En réalité, cette exposition des œuvres de Matelli ne s'arrête pas au jeu des époques. En effet, les sculptures qui occupent les salles élégantes de la galerie de Serge Maruani et Laurent Mercier avenue Louise sont cernées de miroirs qui les regardent et où elles se reflètent. Ces miroirs travaillés selon un procédé de couches et de caches procèdent par soustraction: après le retrait du cache, que l'on "pèle", un pinceau trace des figures, comme le doigt qui dessine sur une vitre givrée. Et autour de ces graffitis sur verre subsiste une pluie de points noirs, comme d'un miroir ancien dont la plaque d'étain et de plomb dissoute au mercure serait piqué.
Ce dispositif, qui met en regard de fausses-vraies sculptures et de faux-vrais miroirs, recèle des surprises visuelles. Celui qui déambule entre ces figures tridimensionnelles et ces écrans plats que sont ces miroirs structure sa propre exposition de reflets et de mises en abyme.
Avec cet accrochage qui reconstitue faussement ce qui pourrait être un salon élégant, Matelli insuffle une nouvelle étrangeté à la vie ordinaire.

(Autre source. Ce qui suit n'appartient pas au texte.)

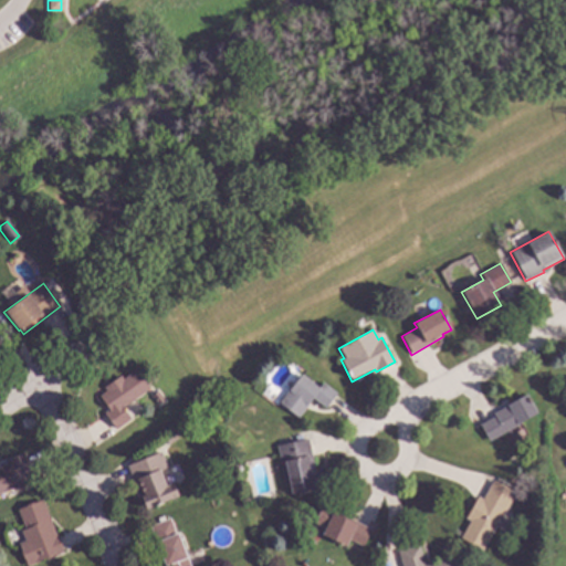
[(149,388),(122,408),(130,419),(115,430),(103,413),(108,409),(98,396),(105,390),(103,387),(119,376),(122,379),(136,369),(149,388)]
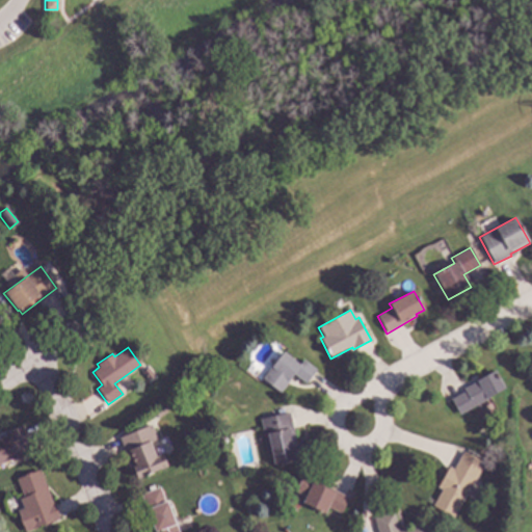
[(299,365),(302,360),(316,370),(306,384),(293,375),(280,393),(261,379),(282,351),(299,365)]
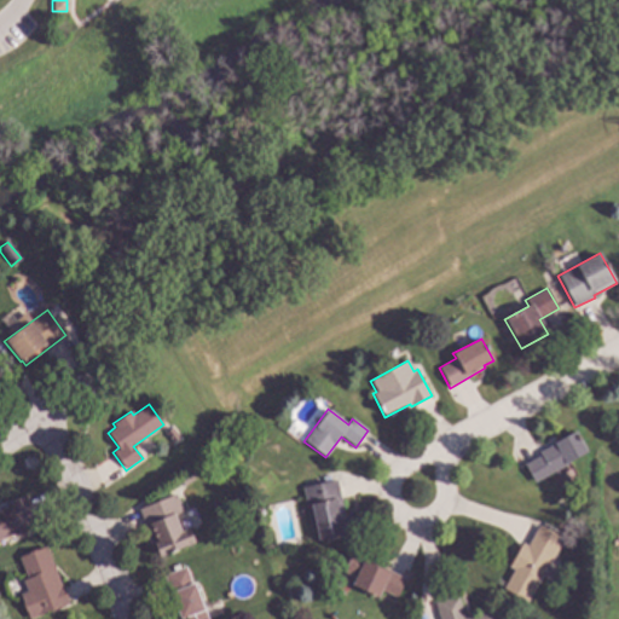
[(586,452),(567,462),(568,464),(533,482),(524,464),(539,456),(538,452),(554,444),(553,443),(576,431),(586,452)]
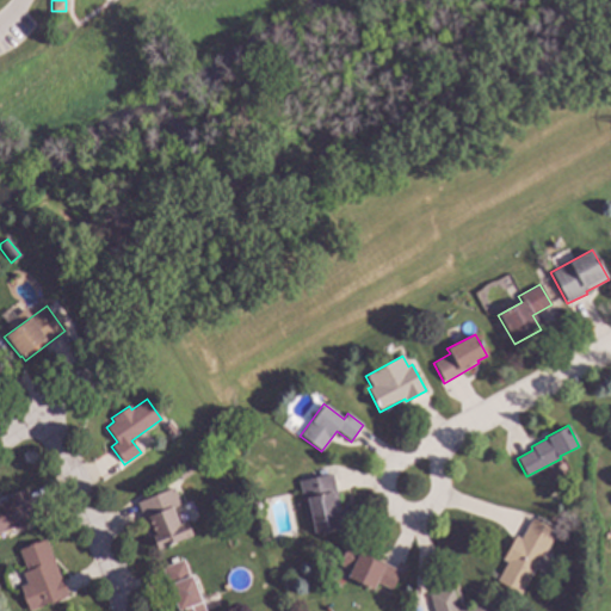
[(193,470),(180,479),(176,473),(189,463),(193,470)]
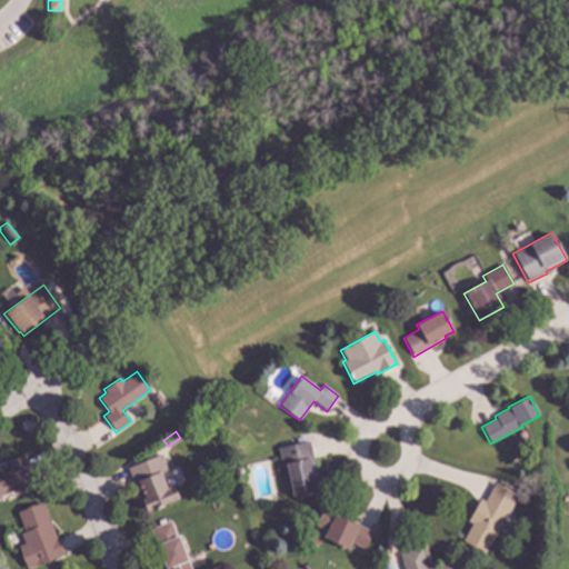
[(319,490),(292,496),(290,489),(287,489),(277,448),(309,441),(319,490)]
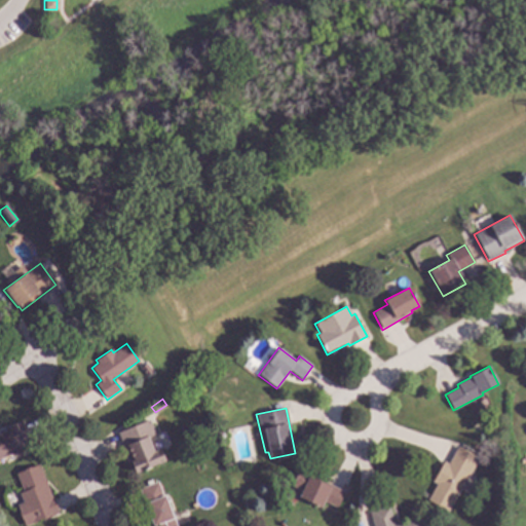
[(155,435),(148,438),(154,452),(161,449),(165,461),(135,474),(118,433),(149,420),(155,435)]
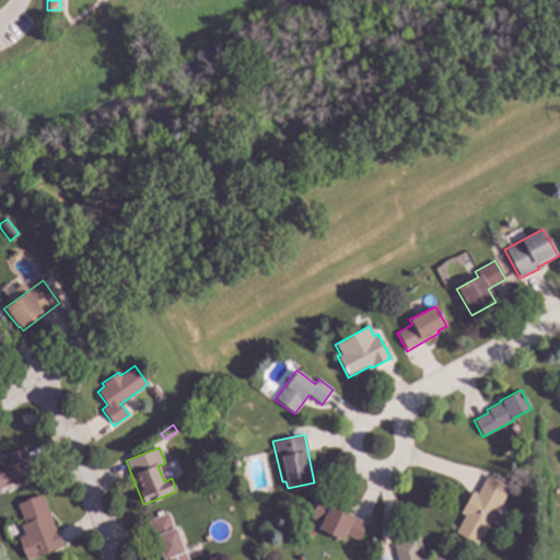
[(35,478),(16,487),(14,482),(0,489),(0,461),(4,459),(3,457),(22,450),(35,478)]
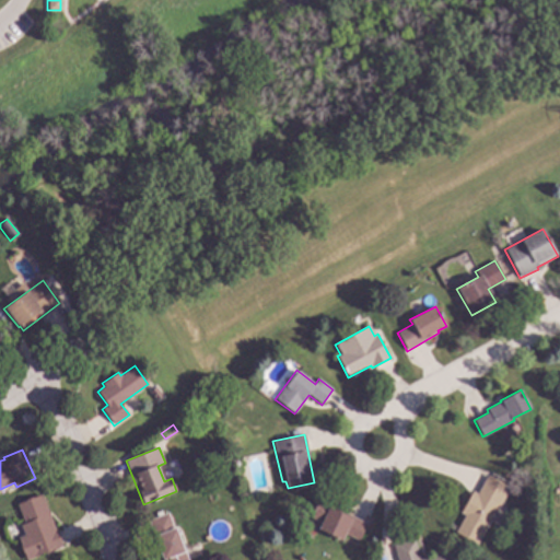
[(238,464),(237,468),(233,469),(230,465),(232,461),(236,461),(238,464)]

Cet ensemble forme une troisième dimension, une installation qui dépasse la somme de ses parties, faites de sculptures et de miroirs. Avec cet accrochage qui reconstitue faussement ce qui pourrait être un salon élégant (à Las Vegas ou ailleurs), Matelli touche son but: ce qu'il appelle d'un néologisme ("reweird"), insuffler une nouvelle étrangeté à la vie ordinaire.